**GIVEN DATA:**
==*==

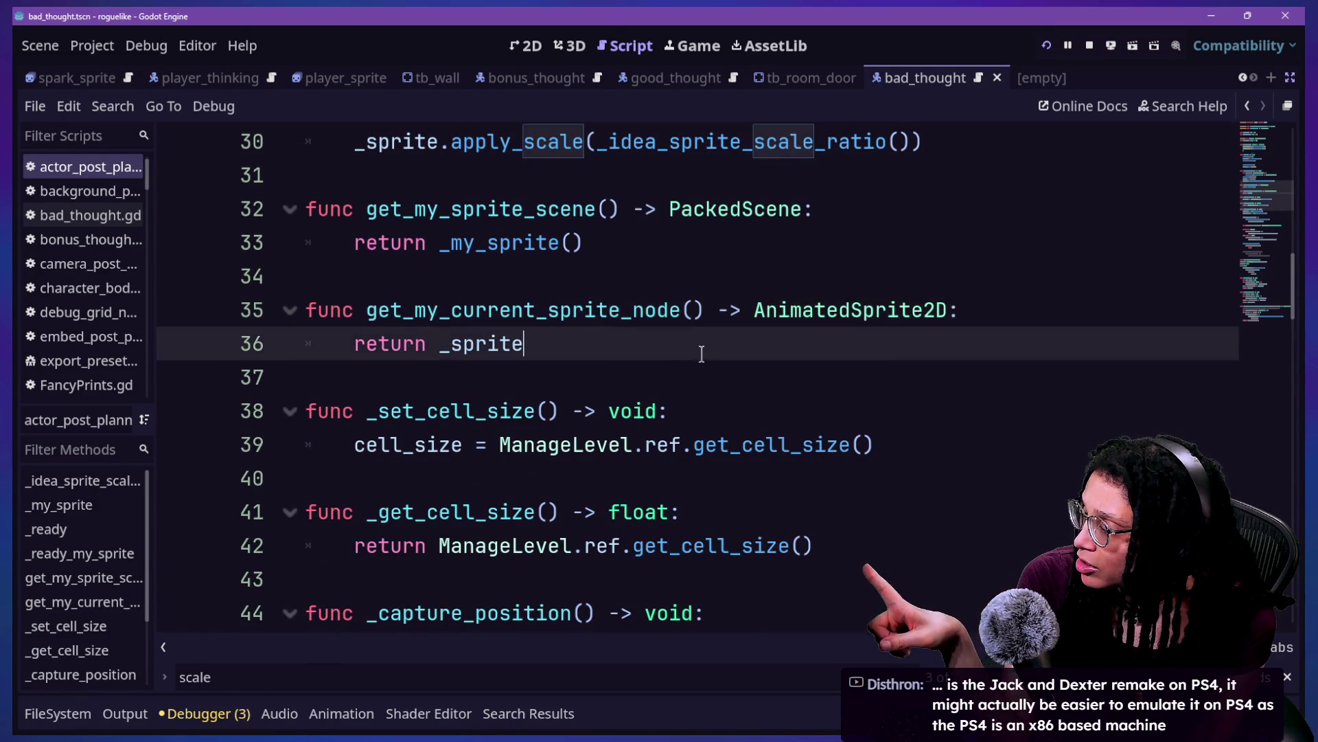
pyautogui.moveTo(703, 355); pyautogui.dragTo(449, 281)
pyautogui.click(450, 281)
pyautogui.click(560, 345)
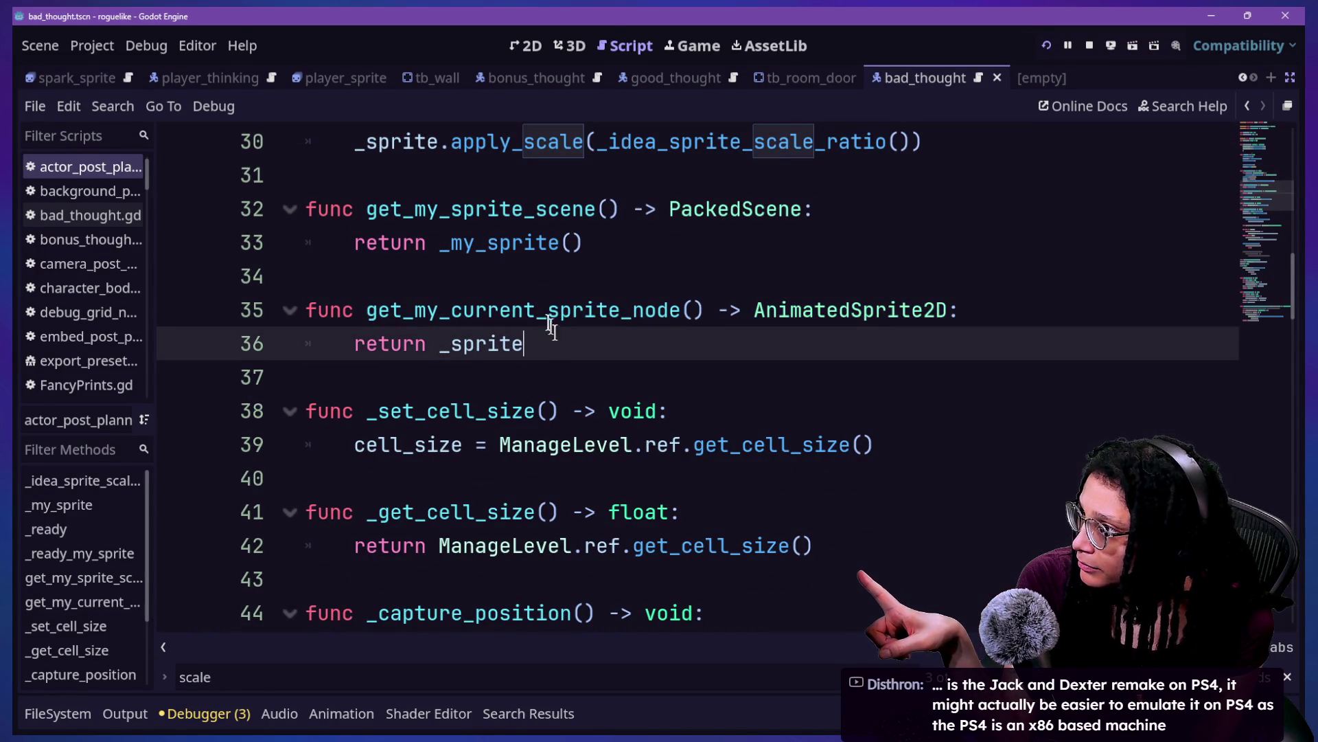
pyautogui.press('Up')
pyautogui.press('Up')
pyautogui.scroll(2, 758, 486)
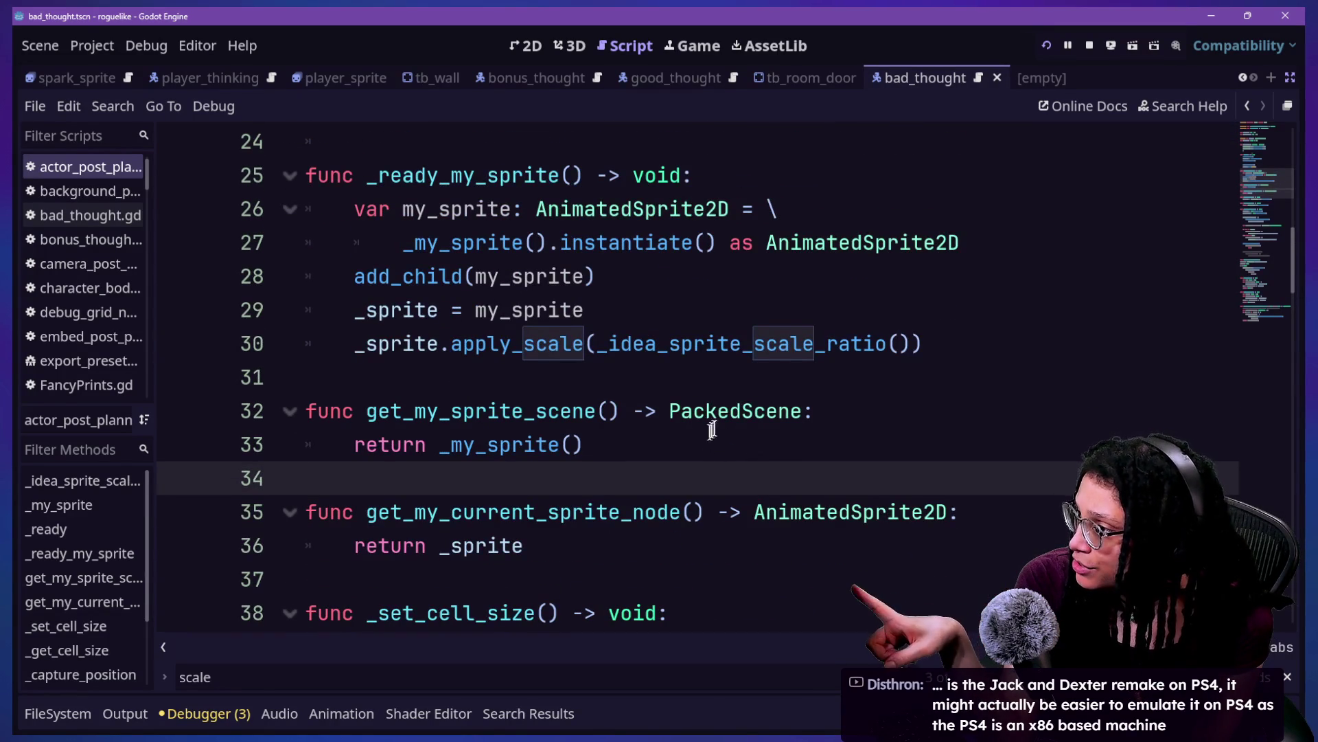
pyautogui.scroll(8, 818, 357)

==*==

**ASSIGNMENT:** Could you reproduce every record above exactly, leaving out the pictures?

**REPLY:**
pyautogui.moveTo(703, 355); pyautogui.dragTo(449, 281)
pyautogui.click(450, 281)
pyautogui.click(560, 345)
pyautogui.press('Up')
pyautogui.press('Up')
pyautogui.scroll(2, 758, 486)
pyautogui.scroll(8, 818, 357)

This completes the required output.